Can – The Lost Tapes (Mute) (Originalfassung)

Als jugendlicher Kinobesucher oder zur Prime Time im Fernsehen machte man in den siebziger Jahren immer wieder Bekanntschaft mit der Musik von Can – sei es im reißerischen „Millionenspiel“, im Durbridge-Straßenfeger „Das Messer“ oder in Samuel Fullers Tatortfolge „Tote Taube in der Beethovenstraße“. Tracks – wie man später sagte – waren das, aus ausufernden Jam Sessions zu polyrhythmisch-psychedelischem Pop kondensiert. Aber auch lose Enden solcher Sessions oder Vorstufen später veröffentlichter Versionen fanden sich in den progressiven Fernsehkrimis jener Zeit, die es nie auf Tonträger schafften. Auf der 3CD-Box „The Lost Tapes“ sind sie nun versammelt: die „Dead Pidgeon Suite“ (woraus später „Vitamin C“ werden sollte), „Messer, Scissors, Fork and Light“ (die losen Enden und über-tighten Grooves zu „Spoon“) oder „Millionenspiel“, wo Jaki Liebezeits Beats losflattern wie ein aufgescheuchter Taubenschlag. Ein paar weniger relevante Live-Versionen bekannter Can-Tracks finden sich hier ebenfalls, aber das Gros des von Irmin Schmidt und Jono Podmore ausgesuchten und editierten Materials besteht aus unveröffentlichten Archivfunden aus der Zeit von 1968 bis 1977. So lässt sich auf der Basis von neuen alten Stücken nochmal die bis in die Jetztzeit reichende Wirkmächtigkeit des Can-Sounds nachvollziehen: Impulsgeber für Punk und Postpunk, in den 80ern für „World Music“, in den 90ern für Elektronik und Postrock, in den Nuller Jahren für Free Rock, Neo-Krautrock und avancierte Beats-Bastler. Dabei offenbaren sich auch bisher wenig bekannte Seiten der Band: Free Jazz und Geräuschimprovisation („Evening All Day“, „Blind Mirror Surf“), exzessiver Freeform Rock („Graublau“, „Bubble Rap“, „Godzilla Fragment“), slicke Funk- Breaks („Barnacles“) oder Western Ambient nach Morricone-Rezeptur („Private Nocturnal“, „Alice“).

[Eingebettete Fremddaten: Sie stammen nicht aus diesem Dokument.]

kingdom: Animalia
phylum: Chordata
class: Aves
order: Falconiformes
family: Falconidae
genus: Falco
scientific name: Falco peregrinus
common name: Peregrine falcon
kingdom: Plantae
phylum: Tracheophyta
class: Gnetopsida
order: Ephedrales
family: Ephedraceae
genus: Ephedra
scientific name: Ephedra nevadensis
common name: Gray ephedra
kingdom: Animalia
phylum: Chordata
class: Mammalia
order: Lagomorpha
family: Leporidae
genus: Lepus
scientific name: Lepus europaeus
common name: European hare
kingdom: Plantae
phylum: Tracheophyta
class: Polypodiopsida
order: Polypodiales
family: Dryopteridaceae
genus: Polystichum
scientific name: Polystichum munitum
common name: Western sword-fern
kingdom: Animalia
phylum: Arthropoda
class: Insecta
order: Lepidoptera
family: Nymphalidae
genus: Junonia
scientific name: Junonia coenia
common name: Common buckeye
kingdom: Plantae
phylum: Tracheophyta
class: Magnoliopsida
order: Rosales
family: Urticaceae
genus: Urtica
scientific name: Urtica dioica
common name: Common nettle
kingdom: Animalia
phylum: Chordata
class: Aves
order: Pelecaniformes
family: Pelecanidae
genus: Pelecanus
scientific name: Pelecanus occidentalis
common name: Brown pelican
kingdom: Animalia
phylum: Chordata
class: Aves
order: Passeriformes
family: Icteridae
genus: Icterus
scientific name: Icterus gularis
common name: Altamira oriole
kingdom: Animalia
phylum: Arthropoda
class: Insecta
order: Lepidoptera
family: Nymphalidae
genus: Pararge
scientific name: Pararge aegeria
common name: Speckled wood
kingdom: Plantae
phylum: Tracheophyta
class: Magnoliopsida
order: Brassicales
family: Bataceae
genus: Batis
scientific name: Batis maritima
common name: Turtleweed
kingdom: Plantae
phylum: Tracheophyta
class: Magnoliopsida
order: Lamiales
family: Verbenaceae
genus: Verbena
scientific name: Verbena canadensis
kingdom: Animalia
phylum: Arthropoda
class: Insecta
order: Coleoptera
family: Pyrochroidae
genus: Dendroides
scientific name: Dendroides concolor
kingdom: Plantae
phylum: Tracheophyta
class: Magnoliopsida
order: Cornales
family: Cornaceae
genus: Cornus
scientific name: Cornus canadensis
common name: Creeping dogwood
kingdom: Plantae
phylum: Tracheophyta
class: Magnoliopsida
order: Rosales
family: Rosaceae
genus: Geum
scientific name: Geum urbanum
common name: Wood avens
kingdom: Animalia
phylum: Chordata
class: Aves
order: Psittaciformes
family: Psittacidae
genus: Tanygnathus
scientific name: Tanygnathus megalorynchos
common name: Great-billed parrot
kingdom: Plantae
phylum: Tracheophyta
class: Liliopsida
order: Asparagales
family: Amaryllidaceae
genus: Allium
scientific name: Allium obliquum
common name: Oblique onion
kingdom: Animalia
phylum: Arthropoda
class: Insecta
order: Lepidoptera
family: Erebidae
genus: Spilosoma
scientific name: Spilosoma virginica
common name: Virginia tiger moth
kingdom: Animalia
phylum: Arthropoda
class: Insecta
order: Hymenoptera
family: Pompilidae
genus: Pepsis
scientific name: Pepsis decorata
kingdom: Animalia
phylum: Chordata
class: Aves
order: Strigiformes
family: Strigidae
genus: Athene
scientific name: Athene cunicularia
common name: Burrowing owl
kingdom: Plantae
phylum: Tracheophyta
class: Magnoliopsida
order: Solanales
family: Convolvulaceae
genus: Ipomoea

Man lernt dabei Folgendes: Um Disziplin und Entgrenzung dauerspannend im Wechselspiel zu halten, bedarf es der unwahrscheinlichen Verbindung aus gelernten E-Musikern, durchgeknallten Vokalisten, einem Hendrix-Adepten und afrodelischem Rhythmiker. Und diese Band als Maschine ist besser als jeder Algorithmus.